画像: 「子どもには毒だから」母に奪われ続けた【最初のひと口】→ 私の息子の食べ物まで奪おうとしてきて!?

母の口紅

母はよく「毒だから」と言って、私が楽しみにしていた食べ物の“最初のひと口”を当然のように奪っていきました。
ソフトクリームもジュースも「わあい!」と喜んだその瞬間、喜びもつかの間、うれしさがフッと消えてしまうのです。
「ダメ!」という間もなく、私の“うれしい”は、すぐに消えてしまっていました。

私は“最初のひと口”を自分のものとして味わった記憶が、まるでないのです。

母は決まってこう言いました。
「全部食べたら、子どもには毒だから! ひと口ちょうだい」

良いか悪いかを聞かれることもなく、私がまだ手をつけていない、いちばんおいしい“最初のひと口”を、口紅のべったりついた口で、ガバッと持っていく。
それが、我が家では当たり前のことでした。

最初の一口

ただ“ひと口”を取られただけではなく、食べる楽しみや買ってもらえた嬉しさごと、先に持っていかれていた思い出。大人になった今でも、思い出すと胸がざわつくのです。
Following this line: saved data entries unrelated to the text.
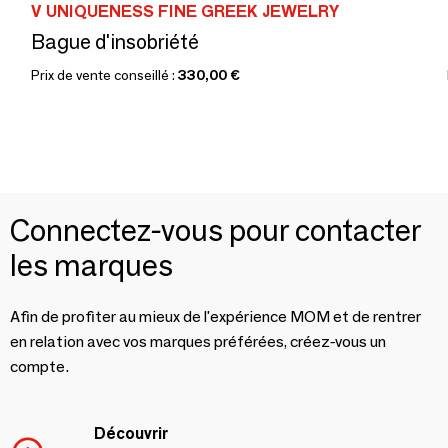
V UNIQUENESS FINE GREEK JEWELRY
Bague d'insobriété
Prix de vente conseillé :
330,00 €
Connectez-vous pour contacter
les marques
Afin de profiter au mieux de l'expérience MOM et de rentrer
en relation avec vos marques préférées, créez-vous un
compte.
Découvrir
うれしかったはずの瞬間が、いつも途中で終わってしまう。
私は“最初のひと口”を味わう機会を、自立するまで知らずにいました。

大人になってからのことです。
友人との旅行先でソフトクリームを買って、何気なくひと口食べた瞬間――。とびぬけておいしくて驚きました。
「なにこれ、めちゃくちゃおいしい!」

隣の友人が吹き出して「大げさすぎ!」と笑いましたが、私にはその理由がはっきりしていました。
たぶん、人生で初めて“最初のひと口”をちゃんと自分で味わったからです。

同じような感覚は、仲間との飲み会でもありました。
乾杯のあとに口をつけた、ビールの“最初のひと口”。泡ごと喉に流れたときの、あの爽快さとしみわたる感じに、思わず驚いてしまいました。
「……なんだこのおいしさは!」
その瞬間、ずっと取り上げられていた“最初のひと口”を取り戻した気がしました。